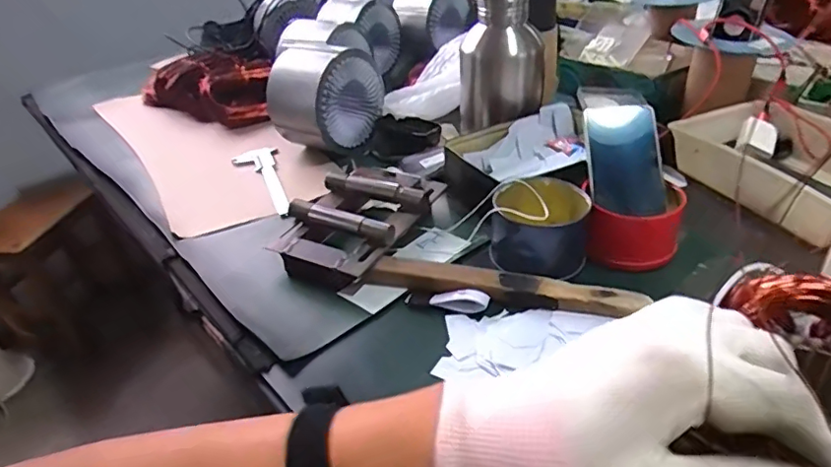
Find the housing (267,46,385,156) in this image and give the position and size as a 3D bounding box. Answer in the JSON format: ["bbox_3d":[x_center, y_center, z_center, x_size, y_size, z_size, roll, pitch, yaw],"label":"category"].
[{"bbox_3d":[-0.139,-0.212,0.854,0.162,0.140,0.136,-33,42,-31],"label":"housing"}]

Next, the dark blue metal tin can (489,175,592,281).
[{"bbox_3d":[0.128,-0.006,0.573,0.100,0.068,0.109,1,36,13],"label":"dark blue metal tin can"}]

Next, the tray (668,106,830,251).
[{"bbox_3d":[0.460,-0.086,0.669,0.173,0.061,0.249,-19,36,-16],"label":"tray"}]

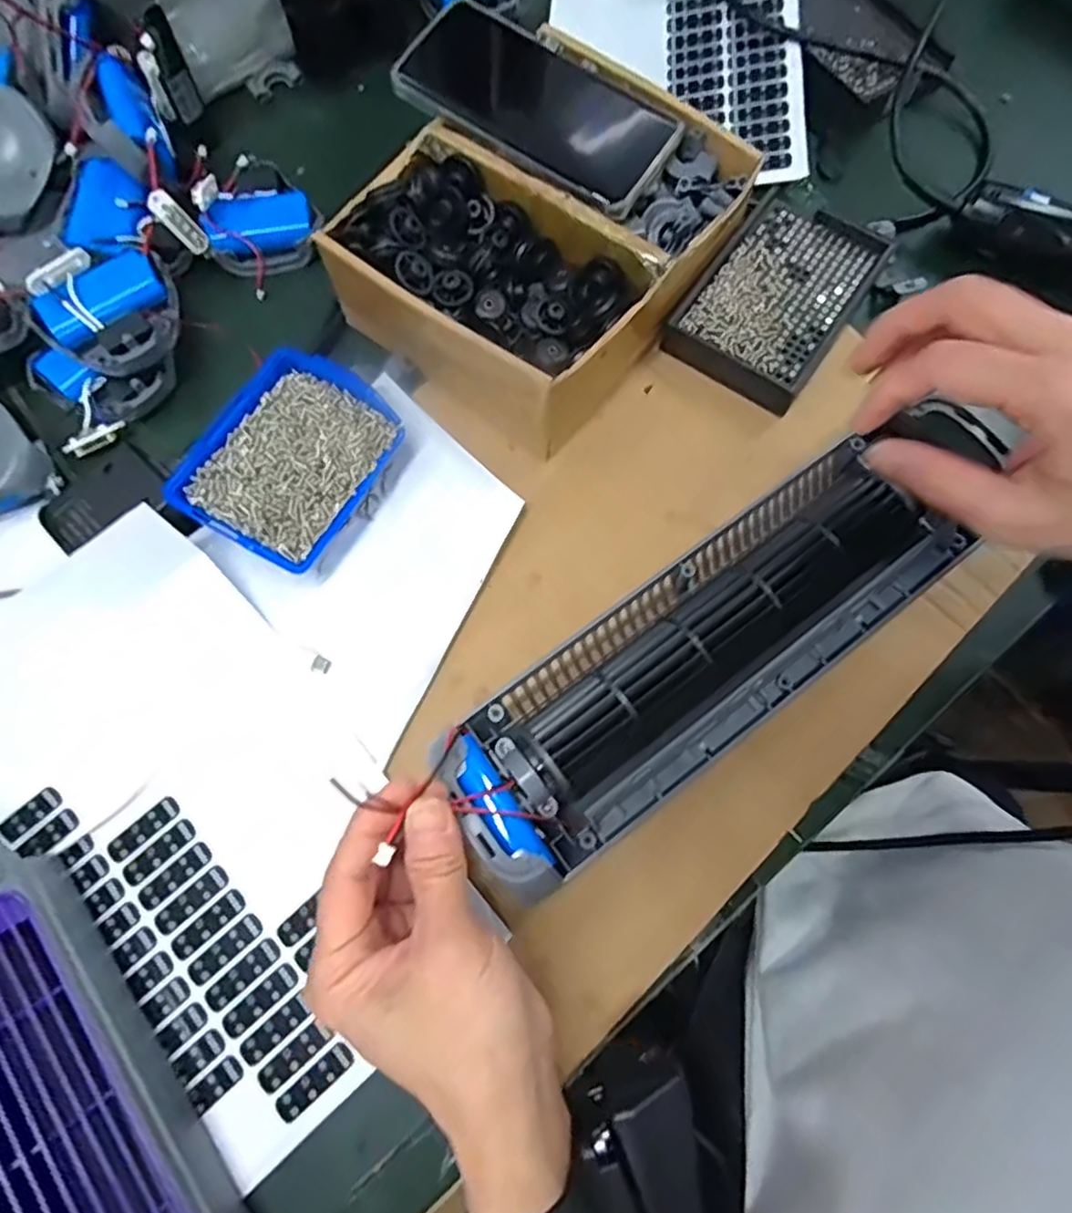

WHAT TO WORK ON –
Transcribe the material above word for word; images do not belong in the copy.

RESULT OF THE EXERCISE –
Find the housing (267,46,385,156) in this image and give the position and size as a 3D bounding box. Answer in the JSON format: ["bbox_3d":[x_center, y_center, z_center, x_size, y_size, z_size, roll, pitch, yaw],"label":"category"].
[{"bbox_3d":[-0.139,-0.212,0.854,0.162,0.140,0.136,-33,42,-31],"label":"housing"}]

Next, the dark blue metal tin can (489,175,592,281).
[{"bbox_3d":[0.128,-0.006,0.573,0.100,0.068,0.109,1,36,13],"label":"dark blue metal tin can"}]

Next, the tray (668,106,830,251).
[{"bbox_3d":[0.460,-0.086,0.669,0.173,0.061,0.249,-19,36,-16],"label":"tray"}]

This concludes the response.